▸ EXERCISE DIRECTIONS
Each line of the material below needs to be returned exactly as written.

▸ LISTED RECORDS
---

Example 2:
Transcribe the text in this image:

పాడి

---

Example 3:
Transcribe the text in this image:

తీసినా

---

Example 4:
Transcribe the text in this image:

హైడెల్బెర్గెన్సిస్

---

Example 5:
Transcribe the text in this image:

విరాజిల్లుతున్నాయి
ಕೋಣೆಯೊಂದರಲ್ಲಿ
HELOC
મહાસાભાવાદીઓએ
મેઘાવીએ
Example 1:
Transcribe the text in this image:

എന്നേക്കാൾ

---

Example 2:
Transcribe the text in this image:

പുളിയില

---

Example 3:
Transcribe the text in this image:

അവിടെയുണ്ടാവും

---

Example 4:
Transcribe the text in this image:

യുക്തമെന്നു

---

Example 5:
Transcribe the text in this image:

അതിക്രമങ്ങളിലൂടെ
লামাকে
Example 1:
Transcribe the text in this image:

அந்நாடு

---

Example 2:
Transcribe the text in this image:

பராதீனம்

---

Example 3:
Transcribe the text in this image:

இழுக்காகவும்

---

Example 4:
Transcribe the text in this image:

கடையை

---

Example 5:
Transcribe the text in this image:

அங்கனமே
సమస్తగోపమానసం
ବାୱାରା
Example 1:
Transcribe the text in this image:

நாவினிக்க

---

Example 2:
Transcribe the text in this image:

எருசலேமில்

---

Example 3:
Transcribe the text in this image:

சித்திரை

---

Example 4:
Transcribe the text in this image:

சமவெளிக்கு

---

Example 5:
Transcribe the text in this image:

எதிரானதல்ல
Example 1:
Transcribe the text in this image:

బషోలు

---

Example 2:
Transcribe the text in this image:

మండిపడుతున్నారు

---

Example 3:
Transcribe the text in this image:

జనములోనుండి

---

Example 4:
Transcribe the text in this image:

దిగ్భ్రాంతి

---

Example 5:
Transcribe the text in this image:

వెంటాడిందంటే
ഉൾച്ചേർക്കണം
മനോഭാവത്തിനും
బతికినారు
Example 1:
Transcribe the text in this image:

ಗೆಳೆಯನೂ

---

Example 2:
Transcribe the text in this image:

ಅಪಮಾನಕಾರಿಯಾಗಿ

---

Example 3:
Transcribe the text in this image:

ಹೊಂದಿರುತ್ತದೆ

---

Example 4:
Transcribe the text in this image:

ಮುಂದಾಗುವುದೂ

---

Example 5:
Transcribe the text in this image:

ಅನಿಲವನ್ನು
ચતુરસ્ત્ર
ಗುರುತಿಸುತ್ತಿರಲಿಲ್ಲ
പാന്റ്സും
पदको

▸ REPLY
---

Example 2:
Transcribe the text in this image:

పాడి

---

Example 3:
Transcribe the text in this image:

తీసినా

---

Example 4:
Transcribe the text in this image:

హైడెల్బెర్గెన్సిస్

---

Example 5:
Transcribe the text in this image:

విరాజిల్లుతున్నాయి
ಕೋಣೆಯೊಂದರಲ್ಲಿ
HELOC
મહાસાભાવાદીઓએ
મેઘાવીએ
Example 1:
Transcribe the text in this image:

എന്നേക്കാൾ

---

Example 2:
Transcribe the text in this image:

പുളിയില

---

Example 3:
Transcribe the text in this image:

അവിടെയുണ്ടാവും

---

Example 4:
Transcribe the text in this image:

യുക്തമെന്നു

---

Example 5:
Transcribe the text in this image:

അതിക്രമങ്ങളിലൂടെ
লামাকে
Example 1:
Transcribe the text in this image:

அந்நாடு

---

Example 2:
Transcribe the text in this image:

பராதீனம்

---

Example 3:
Transcribe the text in this image:

இழுக்காகவும்

---

Example 4:
Transcribe the text in this image:

கடையை

---

Example 5:
Transcribe the text in this image:

அங்கனமே
సమస్తగోపమానసం
ବାୱାରା
Example 1:
Transcribe the text in this image:

நாவினிக்க

---

Example 2:
Transcribe the text in this image:

எருசலேமில்

---

Example 3:
Transcribe the text in this image:

சித்திரை

---

Example 4:
Transcribe the text in this image:

சமவெளிக்கு

---

Example 5:
Transcribe the text in this image:

எதிரானதல்ல
Example 1:
Transcribe the text in this image:

బషోలు

---

Example 2:
Transcribe the text in this image:

మండిపడుతున్నారు

---

Example 3:
Transcribe the text in this image:

జనములోనుండి

---

Example 4:
Transcribe the text in this image:

దిగ్భ్రాంతి

---

Example 5:
Transcribe the text in this image:

వెంటాడిందంటే
ഉൾച്ചേർക്കണം
മനോഭാവത്തിനും
బతికినారు
Example 1:
Transcribe the text in this image:

ಗೆಳೆಯನೂ

---

Example 2:
Transcribe the text in this image:

ಅಪಮಾನಕಾರಿಯಾಗಿ

---

Example 3:
Transcribe the text in this image:

ಹೊಂದಿರುತ್ತದೆ

---

Example 4:
Transcribe the text in this image:

ಮುಂದಾಗುವುದೂ

---

Example 5:
Transcribe the text in this image:

ಅನಿಲವನ್ನು
ચતુરસ્ત્ર
ಗುರುತಿಸುತ್ತಿರಲಿಲ್ಲ
പാന്റ്സും
पदको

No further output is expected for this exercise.